(What the task requires)
Which lines in the records below contain the word "Explained"? Copy each one out.

(Data shown)

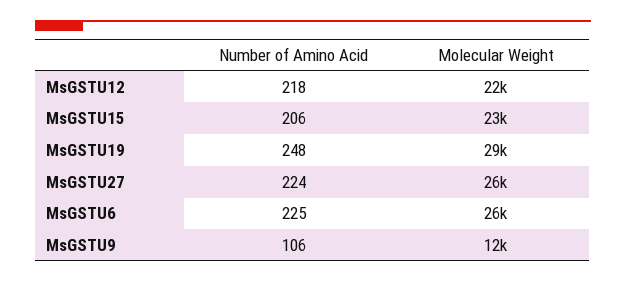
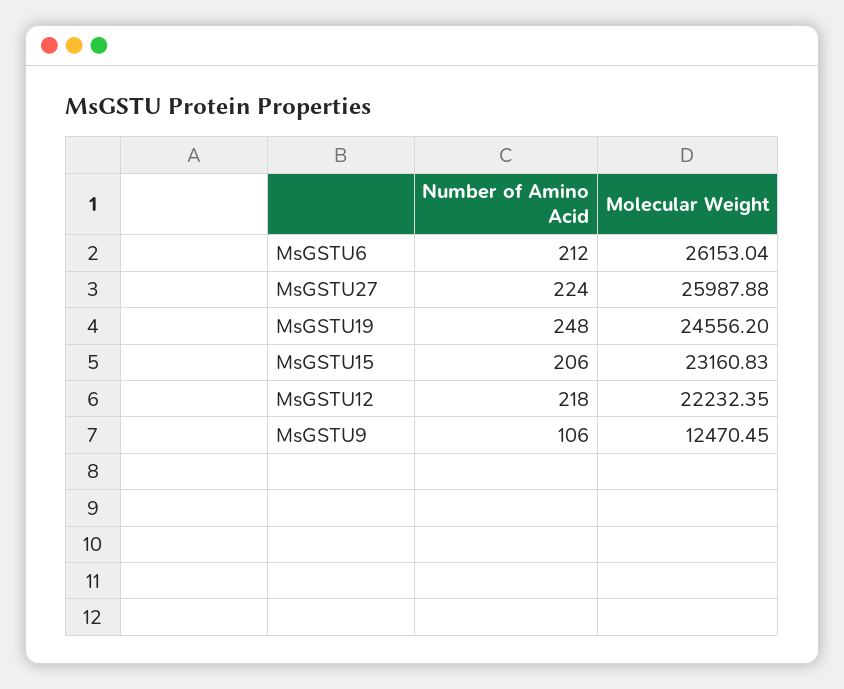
  {
    "Number of Amino Acid": {
      "MsGSTU12": 218,
      "MsGSTU15": 206,
      "MsGSTU19": 248,
      "MsGSTU27": 224,
-     "MsGSTU6": 225,
+     "MsGSTU6": 212,
      "MsGSTU9": 106
    },
    "Molecular Weight": {
      "MsGSTU12": 22232.35,
      "MsGSTU15": 23160.83,
-     "MsGSTU19": 29000,
+     "MsGSTU19": 24556.2,
      "MsGSTU27": 25987.88,
      "MsGSTU6": 26153.04,
      "MsGSTU9": 12470.45
    }
  }

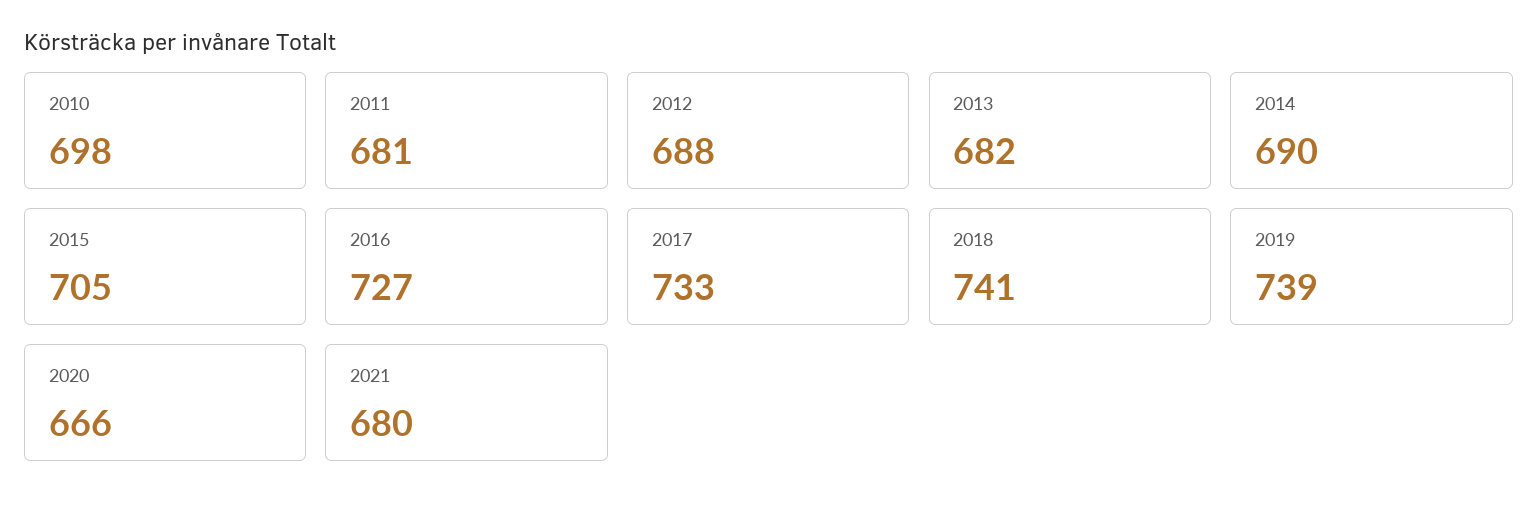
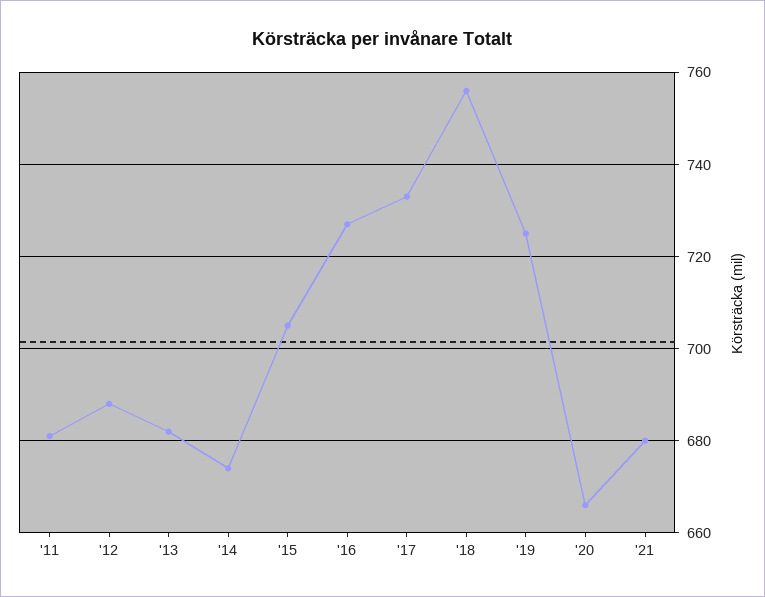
  {
-   "2010": 698,
    "2011": 681,
    "2012": 688,
    "2013": 682,
-   "2014": 690,
+   "2014": 675,
    "2015": 705,
    "2016": 727,
    "2017": 733,
-   "2018": 741,
+   "2018": 755,
-   "2019": 739,
+   "2019": 725,
    "2020": 666,
    "2021": 680
  }

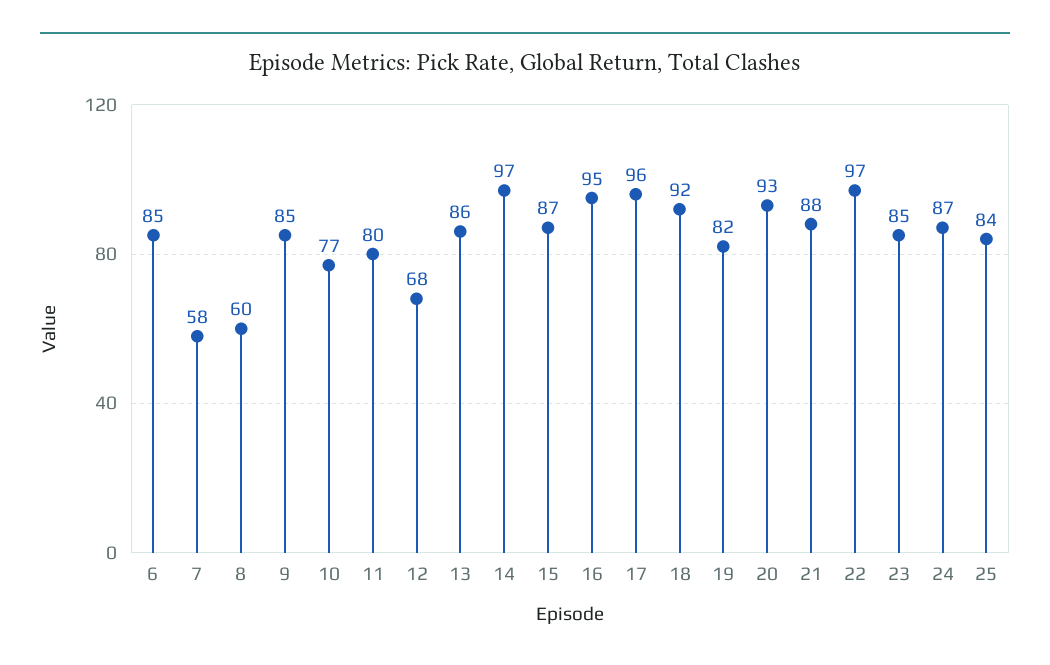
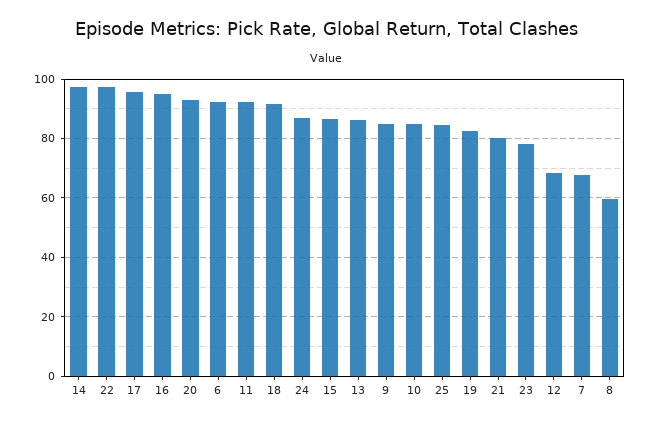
  {
-   "6": 85,
+   "6": 92.5,
-   "7": 58,
+   "7": 67.5,
    "8": 60,
    "9": 85,
-   "10": 77,
+   "10": 85,
-   "11": 80,
+   "11": 92.5,
    "12": 68,
    "13": 86,
    "14": 97,
    "15": 87,
    "16": 95,
    "17": 96,
    "18": 92,
    "19": 82,
    "20": 93,
-   "21": 88,
+   "21": 80,
    "22": 97,
-   "23": 85,
+   "23": 77.5,
    "24": 87,
    "25": 84
  }

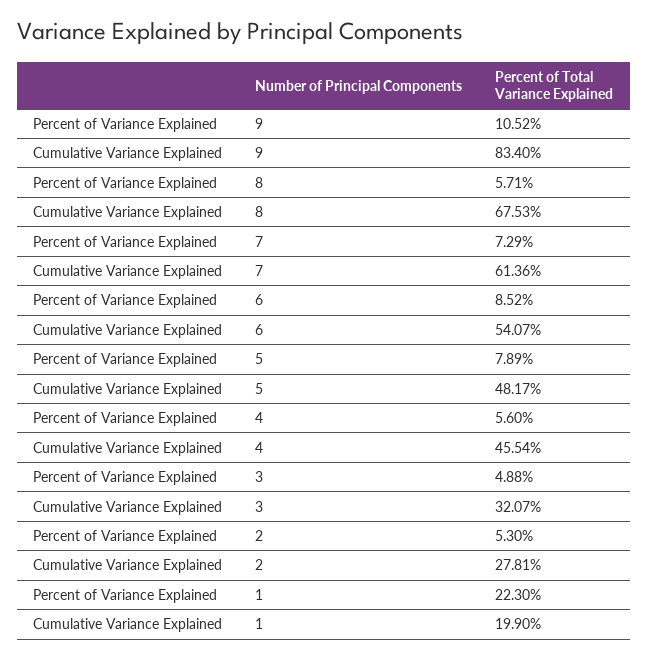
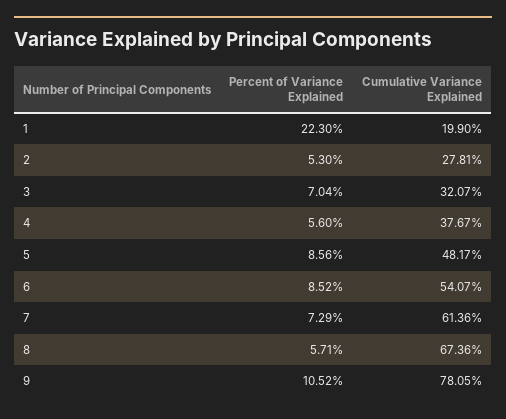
  {
    "Percent of Variance Explained": {
      "9": 10.52,
      "8": 5.71,
      "7": 7.29,
      "6": 8.52,
-     "5": 7.89,
+     "5": 8.56,
      "4": 5.6,
-     "3": 4.88,
+     "3": 7.04,
      "2": 5.3,
      "1": 22.3
    },
    "Cumulative Variance Explained": {
-     "9": 83.4,
+     "9": 78.05,
-     "8": 67.53,
+     "8": 67.36,
      "7": 61.36,
      "6": 54.07,
      "5": 48.17,
-     "4": 45.54,
+     "4": 37.67,
      "3": 32.07,
      "2": 27.81,
      "1": 19.9
    }
  }

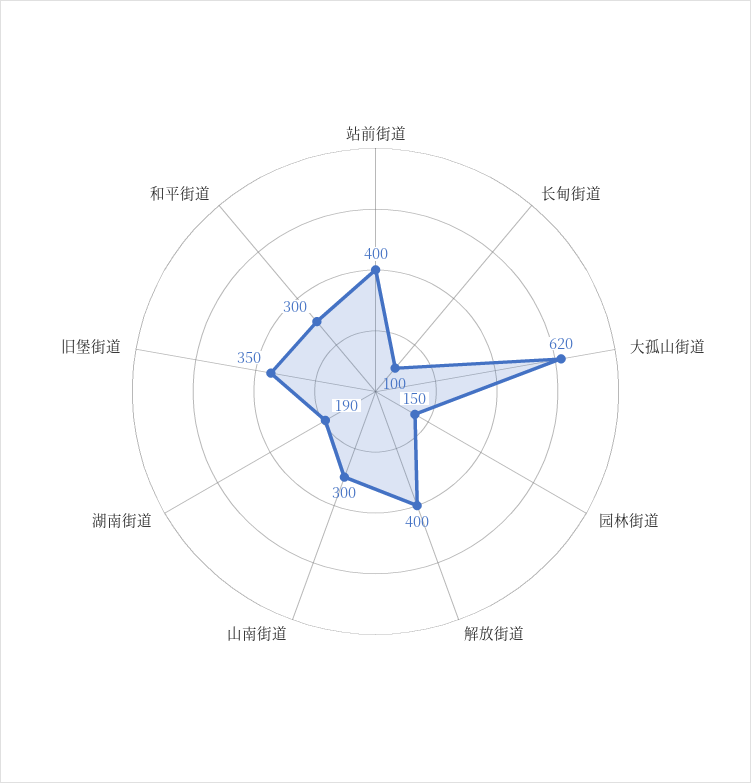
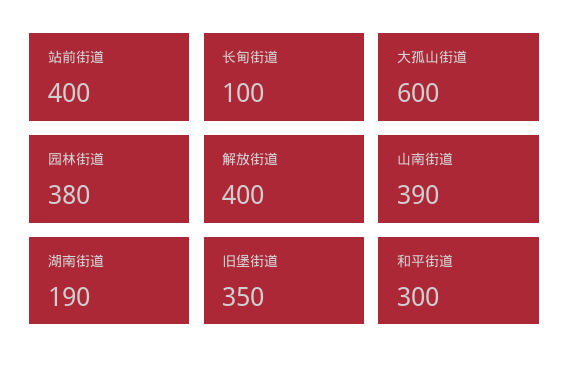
  {
    "站前街道": 400,
    "长甸街道": 100,
-   "大孤山街道": 620,
+   "大孤山街道": 600,
-   "园林街道": 150,
+   "园林街道": 380,
    "解放街道": 400,
-   "山南街道": 300,
+   "山南街道": 390,
    "湖南街道": 190,
    "旧堡街道": 350,
    "和平街道": 300
  }

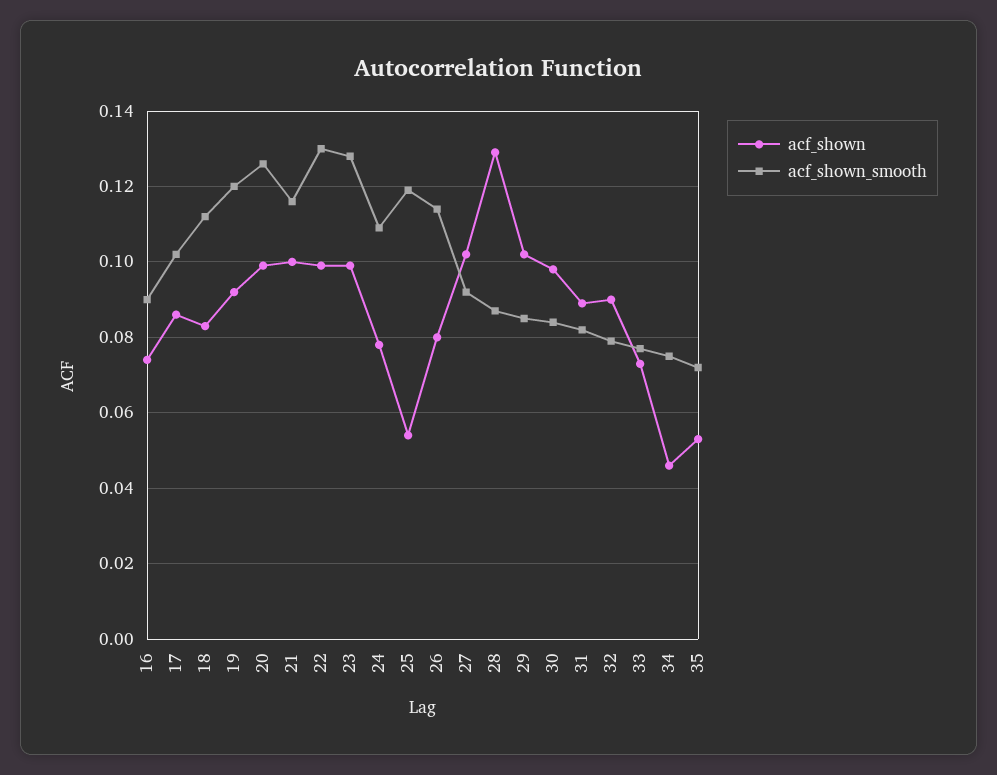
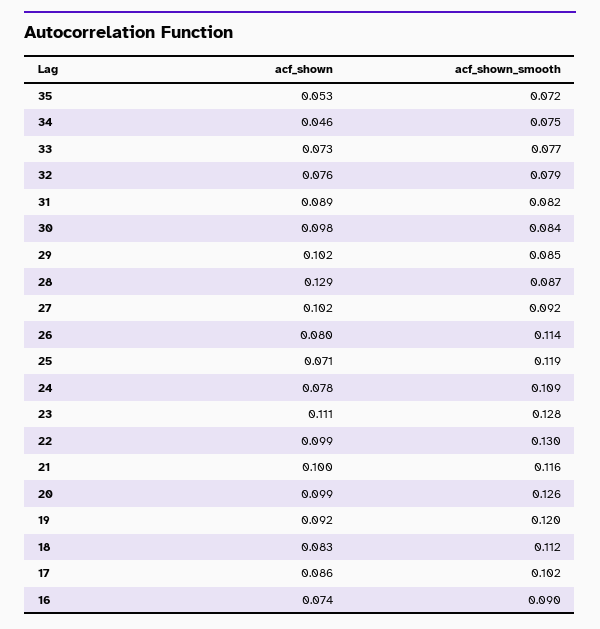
  {
    "acf_shown": {
      "16": 0.074,
      "17": 0.086,
      "18": 0.083,
      "19": 0.092,
      "20": 0.099,
      "21": 0.1,
      "22": 0.099,
-     "23": 0.1,
+     "23": 0.111,
      "24": 0.078,
-     "25": 0.055,
+     "25": 0.071,
      "26": 0.08,
      "27": 0.102,
      "28": 0.129,
      "29": 0.102,
      "30": 0.098,
      "31": 0.089,
-     "32": 0.09,
+     "32": 0.076,
      "33": 0.073,
      "34": 0.046,
      "35": 0.053
    },
    "acf_shown_smooth": {
      "16": 0.09,
      "17": 0.102,
      "18": 0.112,
      "19": 0.12,
      "20": 0.126,
      "21": 0.116,
      "22": 0.13,
      "23": 0.128,
      "24": 0.109,
      "25": 0.119,
      "26": 0.114,
      "27": 0.092,
      "28": 0.087,
      "29": 0.085,
      "30": 0.084,
      "31": 0.082,
      "32": 0.079,
      "33": 0.077,
      "34": 0.075,
      "35": 0.072
    }
  }

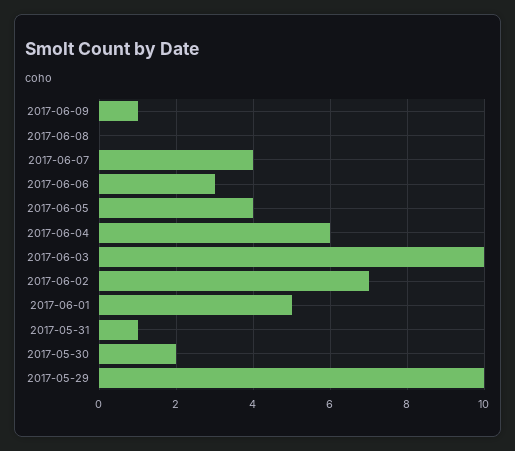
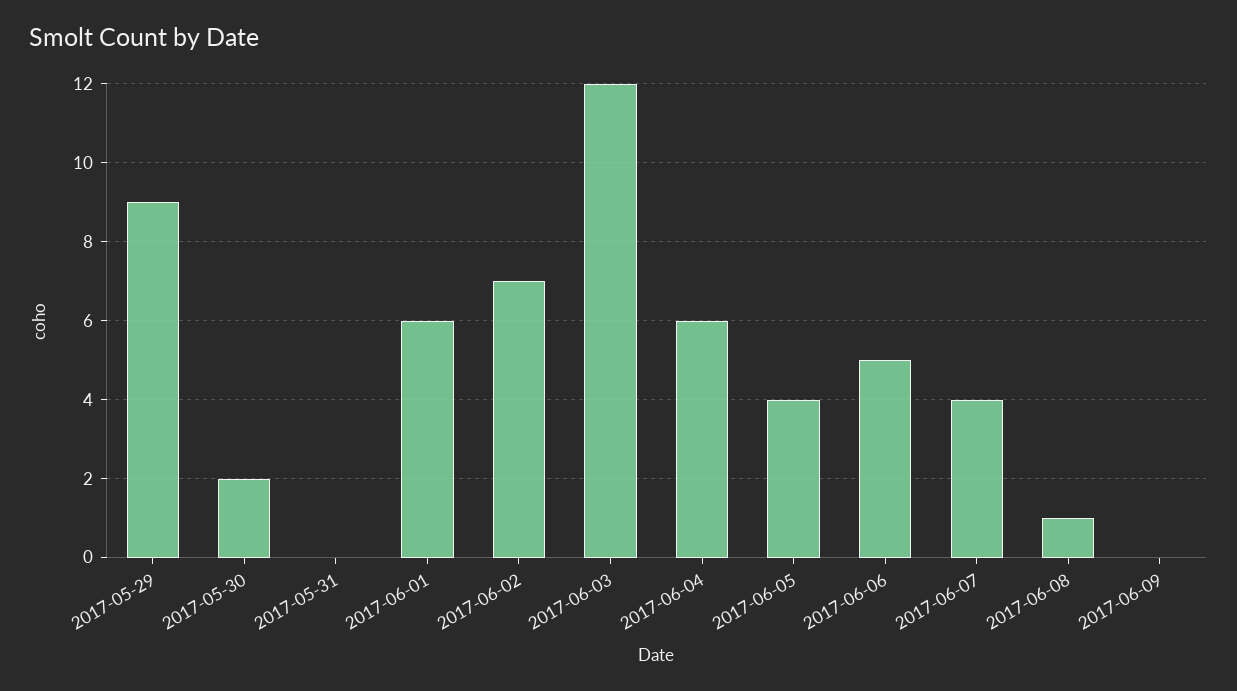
  {
-   "2017-06-09": 1,
+   "2017-06-09": 0,
-   "2017-06-08": 0,
+   "2017-06-08": 1,
    "2017-06-07": 4,
-   "2017-06-06": 3,
+   "2017-06-06": 5,
    "2017-06-05": 4,
    "2017-06-04": 6,
-   "2017-06-03": 10,
+   "2017-06-03": 12,
    "2017-06-02": 7,
-   "2017-06-01": 5,
+   "2017-06-01": 6,
-   "2017-05-31": 1,
+   "2017-05-31": 0,
    "2017-05-30": 2,
-   "2017-05-29": 10
+   "2017-05-29": 9
  }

(Solution for this task)
    "Percent of Variance Explained": {
    "Cumulative Variance Explained": {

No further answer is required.